Affected operations: Transpose(), BroadcastTo(), SliceAxis(), Slice(), AsStrided() — any operation that creates a view rather than a copy.
Workaround: Reshape(arr, totalSize) forces a contiguous copy before reading flat data. All tests use this pattern for view operations.
Fix needed (Phase 4): Either:
- Add a
Contiguous()method that wrapsmlx_contiguous(if available in mlx-c) - Or have
Floats()/DataInt32()automatically force contiguity before reading - Document the behaviour clearly if views are intentionally lazy
This is a data correctness issue — silent wrong results, not a crash.
2026-02-19: Backend Abstraction — API Breaking Change
Design doc: docs/plans/2026-02-19-backend-abstraction-design.md
What's changing
The entire public API is being replaced.
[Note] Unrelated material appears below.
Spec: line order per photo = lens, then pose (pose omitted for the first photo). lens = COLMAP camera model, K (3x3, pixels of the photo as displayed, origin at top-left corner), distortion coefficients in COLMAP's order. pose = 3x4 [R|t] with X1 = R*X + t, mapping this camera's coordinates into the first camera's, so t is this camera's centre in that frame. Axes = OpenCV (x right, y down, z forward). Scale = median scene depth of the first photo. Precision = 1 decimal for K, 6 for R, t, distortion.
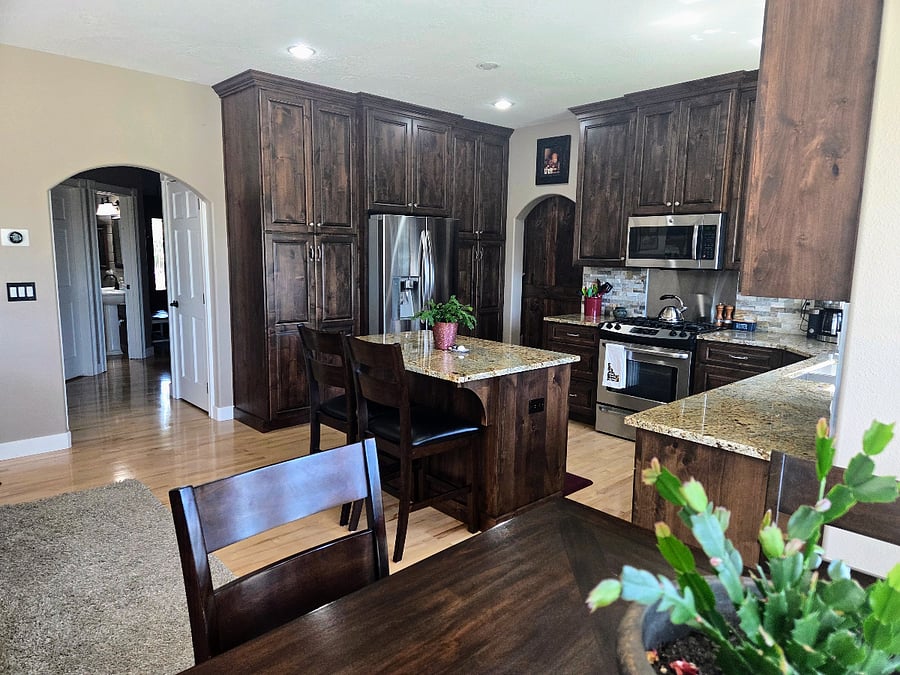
lens RADIAL K [[603.0, 0, 452.3], [0, 603.0, 337.5], [0, 0, 1]] dist [0.068094, -0.031318]
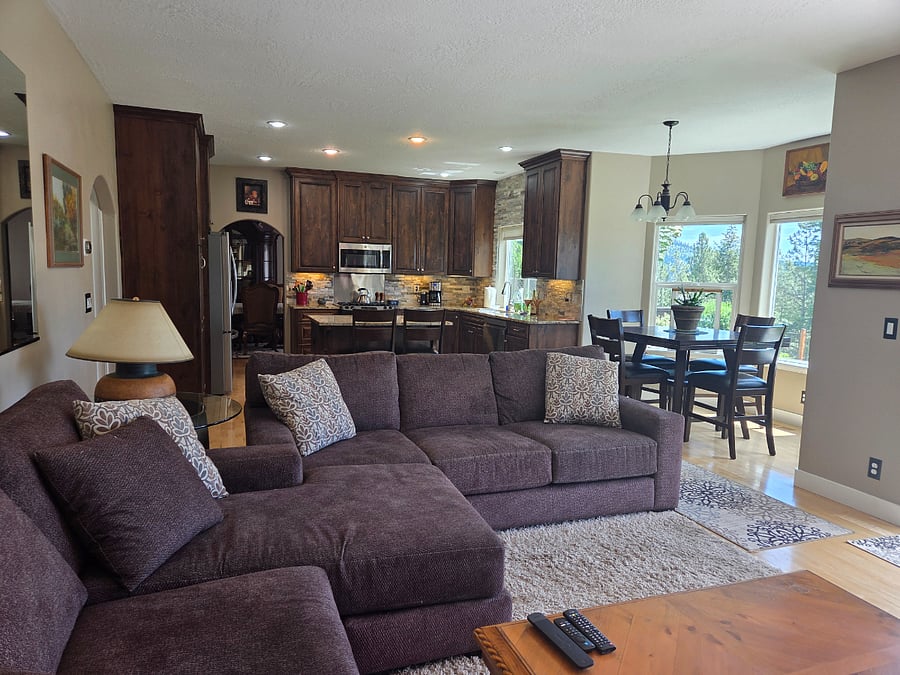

All CGO code moves to internal/metal/. The root package becomes a clean interface layer:
m, _ := mlx.LoadModel("/path/to/model/")
defer m.Close()
for tok := range m.Generate("prompt", mlx.WithMaxTokens(128)) {
fmt.Print(tok.Text)
}
The old API (Array, MatMul, model.LoadModel, model.Model, etc.) will no longer be public.
Impact on go-ai
backend_mlx.go currently imports root-level Array, ops, model types. These move to internal/metal/ and become inaccessible. Migration: replace direct tensor manipulation with mlx.LoadModel() + mlx.TextModel.Generate().
Impact on go-i18n
The API for Gemma3-1B domain classification will be:
m, _ := mlx.LoadModel("/path/to/gemma-3-1b/")
for tok := range m.Generate(sentence, mlx.WithMaxTokens(32)) { ... }
Streaming via iter.Seq[Token]. No tokenisation or sampling to handle.
Memory leak fix included
The refactor includes deterministic memory management — TextModel.Close() for model weights and per-step intermediate cleanup during generation. This addresses the current production blocker.